**STATED GOAL**
Put the records below, from their first line through the line containing "order: Poales", into a JSON list of strings with one string per line and any blank lines skipped.

**RECORDS FOR THIS EXERCISE**
+++

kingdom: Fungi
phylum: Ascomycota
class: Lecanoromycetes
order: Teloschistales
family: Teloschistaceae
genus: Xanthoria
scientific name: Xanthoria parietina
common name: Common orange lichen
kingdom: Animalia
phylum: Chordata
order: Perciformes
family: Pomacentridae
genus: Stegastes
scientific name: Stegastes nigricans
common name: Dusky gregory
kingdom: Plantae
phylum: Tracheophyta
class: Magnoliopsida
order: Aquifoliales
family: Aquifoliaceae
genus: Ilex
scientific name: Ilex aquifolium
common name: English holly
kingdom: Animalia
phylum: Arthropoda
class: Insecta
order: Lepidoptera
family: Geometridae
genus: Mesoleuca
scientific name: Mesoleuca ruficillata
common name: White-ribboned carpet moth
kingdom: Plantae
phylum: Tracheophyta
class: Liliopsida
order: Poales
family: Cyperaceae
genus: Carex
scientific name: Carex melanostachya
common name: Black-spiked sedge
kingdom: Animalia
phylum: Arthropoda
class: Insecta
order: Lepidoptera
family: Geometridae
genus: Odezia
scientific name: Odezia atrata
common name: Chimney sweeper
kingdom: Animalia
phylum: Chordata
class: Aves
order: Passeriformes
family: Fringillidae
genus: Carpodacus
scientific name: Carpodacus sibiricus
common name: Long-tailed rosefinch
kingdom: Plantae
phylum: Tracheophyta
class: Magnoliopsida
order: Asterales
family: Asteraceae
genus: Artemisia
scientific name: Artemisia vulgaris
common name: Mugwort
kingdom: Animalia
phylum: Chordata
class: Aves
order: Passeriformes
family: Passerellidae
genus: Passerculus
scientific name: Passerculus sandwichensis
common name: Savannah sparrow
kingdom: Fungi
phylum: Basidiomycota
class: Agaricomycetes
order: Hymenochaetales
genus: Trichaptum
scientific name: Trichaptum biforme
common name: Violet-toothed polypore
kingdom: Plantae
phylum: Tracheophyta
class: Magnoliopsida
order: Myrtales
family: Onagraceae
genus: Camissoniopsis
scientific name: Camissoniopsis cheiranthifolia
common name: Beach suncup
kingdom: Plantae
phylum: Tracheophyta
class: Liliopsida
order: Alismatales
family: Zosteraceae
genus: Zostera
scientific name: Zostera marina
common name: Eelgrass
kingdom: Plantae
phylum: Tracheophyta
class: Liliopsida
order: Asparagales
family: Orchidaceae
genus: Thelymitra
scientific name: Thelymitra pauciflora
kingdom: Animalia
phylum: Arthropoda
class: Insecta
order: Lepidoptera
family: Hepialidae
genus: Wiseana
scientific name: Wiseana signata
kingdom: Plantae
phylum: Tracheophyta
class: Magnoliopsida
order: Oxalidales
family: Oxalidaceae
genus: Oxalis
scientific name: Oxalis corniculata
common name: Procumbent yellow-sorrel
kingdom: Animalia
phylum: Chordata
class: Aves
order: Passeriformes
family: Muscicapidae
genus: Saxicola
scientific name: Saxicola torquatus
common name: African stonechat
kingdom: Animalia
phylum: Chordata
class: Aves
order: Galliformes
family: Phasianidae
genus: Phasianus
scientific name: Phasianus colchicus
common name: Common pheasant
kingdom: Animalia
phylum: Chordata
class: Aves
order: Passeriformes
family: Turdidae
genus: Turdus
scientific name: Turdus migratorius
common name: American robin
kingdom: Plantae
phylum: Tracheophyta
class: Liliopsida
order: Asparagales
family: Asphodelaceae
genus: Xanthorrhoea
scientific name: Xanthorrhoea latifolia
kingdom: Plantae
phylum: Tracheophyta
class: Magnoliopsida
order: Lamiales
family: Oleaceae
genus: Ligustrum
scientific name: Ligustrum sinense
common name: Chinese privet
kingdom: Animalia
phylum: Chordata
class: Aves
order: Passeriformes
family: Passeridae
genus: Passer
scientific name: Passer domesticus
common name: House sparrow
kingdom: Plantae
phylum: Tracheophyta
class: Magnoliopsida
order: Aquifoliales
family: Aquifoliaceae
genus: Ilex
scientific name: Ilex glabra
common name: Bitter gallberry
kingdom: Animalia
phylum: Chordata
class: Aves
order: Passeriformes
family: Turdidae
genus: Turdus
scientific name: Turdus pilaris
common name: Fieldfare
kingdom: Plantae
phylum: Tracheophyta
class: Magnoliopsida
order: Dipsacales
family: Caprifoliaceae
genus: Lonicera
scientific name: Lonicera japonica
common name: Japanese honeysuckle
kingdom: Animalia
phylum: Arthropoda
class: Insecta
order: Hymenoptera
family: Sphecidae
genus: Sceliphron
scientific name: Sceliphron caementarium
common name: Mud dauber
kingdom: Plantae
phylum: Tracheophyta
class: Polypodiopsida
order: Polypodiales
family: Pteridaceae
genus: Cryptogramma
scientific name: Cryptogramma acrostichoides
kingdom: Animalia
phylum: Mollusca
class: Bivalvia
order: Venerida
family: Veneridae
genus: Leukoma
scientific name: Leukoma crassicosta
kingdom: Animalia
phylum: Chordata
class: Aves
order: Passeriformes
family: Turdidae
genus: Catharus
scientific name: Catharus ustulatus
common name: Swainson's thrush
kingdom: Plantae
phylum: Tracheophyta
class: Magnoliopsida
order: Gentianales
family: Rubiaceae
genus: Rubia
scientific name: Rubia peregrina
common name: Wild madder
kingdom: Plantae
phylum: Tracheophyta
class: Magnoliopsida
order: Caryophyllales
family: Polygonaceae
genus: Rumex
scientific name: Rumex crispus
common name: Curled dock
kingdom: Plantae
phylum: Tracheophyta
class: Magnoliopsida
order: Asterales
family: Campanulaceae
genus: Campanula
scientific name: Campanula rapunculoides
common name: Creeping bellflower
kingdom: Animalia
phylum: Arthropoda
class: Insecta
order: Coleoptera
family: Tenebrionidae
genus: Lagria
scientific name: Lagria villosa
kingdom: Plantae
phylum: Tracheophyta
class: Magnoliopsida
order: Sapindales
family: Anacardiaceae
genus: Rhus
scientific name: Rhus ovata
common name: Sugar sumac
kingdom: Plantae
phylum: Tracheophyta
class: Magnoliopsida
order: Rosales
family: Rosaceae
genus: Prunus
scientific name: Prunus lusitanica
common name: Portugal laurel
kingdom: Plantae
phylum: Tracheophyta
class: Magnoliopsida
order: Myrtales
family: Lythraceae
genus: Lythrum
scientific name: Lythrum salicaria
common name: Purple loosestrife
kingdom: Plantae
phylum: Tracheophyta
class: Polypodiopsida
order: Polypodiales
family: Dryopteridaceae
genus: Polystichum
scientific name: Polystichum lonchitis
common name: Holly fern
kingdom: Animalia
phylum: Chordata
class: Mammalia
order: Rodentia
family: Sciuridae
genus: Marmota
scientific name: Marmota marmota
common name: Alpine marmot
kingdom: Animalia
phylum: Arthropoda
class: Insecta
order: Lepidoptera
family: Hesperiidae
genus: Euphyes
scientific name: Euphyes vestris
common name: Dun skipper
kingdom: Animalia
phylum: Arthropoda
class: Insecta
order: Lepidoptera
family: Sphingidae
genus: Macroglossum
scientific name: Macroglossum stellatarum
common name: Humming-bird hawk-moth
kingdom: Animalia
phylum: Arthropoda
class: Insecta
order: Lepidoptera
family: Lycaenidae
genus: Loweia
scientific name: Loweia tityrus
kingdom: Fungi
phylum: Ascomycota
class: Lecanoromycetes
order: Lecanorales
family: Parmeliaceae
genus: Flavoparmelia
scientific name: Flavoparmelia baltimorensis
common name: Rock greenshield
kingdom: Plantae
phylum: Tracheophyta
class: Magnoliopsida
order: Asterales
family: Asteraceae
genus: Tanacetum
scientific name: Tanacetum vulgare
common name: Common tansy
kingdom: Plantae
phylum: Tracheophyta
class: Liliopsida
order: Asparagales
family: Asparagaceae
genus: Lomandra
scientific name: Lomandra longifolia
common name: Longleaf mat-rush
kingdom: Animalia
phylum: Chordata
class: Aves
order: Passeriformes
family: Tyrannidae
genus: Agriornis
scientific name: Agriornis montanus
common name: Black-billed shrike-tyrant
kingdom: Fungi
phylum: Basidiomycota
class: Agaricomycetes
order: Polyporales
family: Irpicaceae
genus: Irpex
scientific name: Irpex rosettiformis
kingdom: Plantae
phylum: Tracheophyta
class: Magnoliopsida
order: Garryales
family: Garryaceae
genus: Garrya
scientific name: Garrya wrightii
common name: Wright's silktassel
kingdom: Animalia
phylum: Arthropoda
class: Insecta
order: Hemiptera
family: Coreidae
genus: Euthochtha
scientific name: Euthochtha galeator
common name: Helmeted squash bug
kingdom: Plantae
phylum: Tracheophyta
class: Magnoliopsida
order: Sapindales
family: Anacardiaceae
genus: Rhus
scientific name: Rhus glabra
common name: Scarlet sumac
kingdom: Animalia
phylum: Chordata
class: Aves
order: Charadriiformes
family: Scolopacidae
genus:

+++

**ANSWER FOR THIS EXERCISE**
[
  "kingdom: Fungi",
  "phylum: Ascomycota",
  "class: Lecanoromycetes",
  "order: Teloschistales",
  "family: Teloschistaceae",
  "genus: Xanthoria",
  "scientific name: Xanthoria parietina",
  "common name: Common orange lichen",
  "kingdom: Animalia",
  "phylum: Chordata",
  "order: Perciformes",
  "family: Pomacentridae",
  "genus: Stegastes",
  "scientific name: Stegastes nigricans",
  "common name: Dusky gregory",
  "kingdom: Plantae",
  "phylum: Tracheophyta",
  "class: Magnoliopsida",
  "order: Aquifoliales",
  "family: Aquifoliaceae",
  "genus: Ilex",
  "scientific name: Ilex aquifolium",
  "common name: English holly",
  "kingdom: Animalia",
  "phylum: Arthropoda",
  "class: Insecta",
  "order: Lepidoptera",
  "family: Geometridae",
  "genus: Mesoleuca",
  "scientific name: Mesoleuca ruficillata",
  "common name: White-ribboned carpet moth",
  "kingdom: Plantae",
  "phylum: Tracheophyta",
  "class: Liliopsida",
  "order: Poales"
]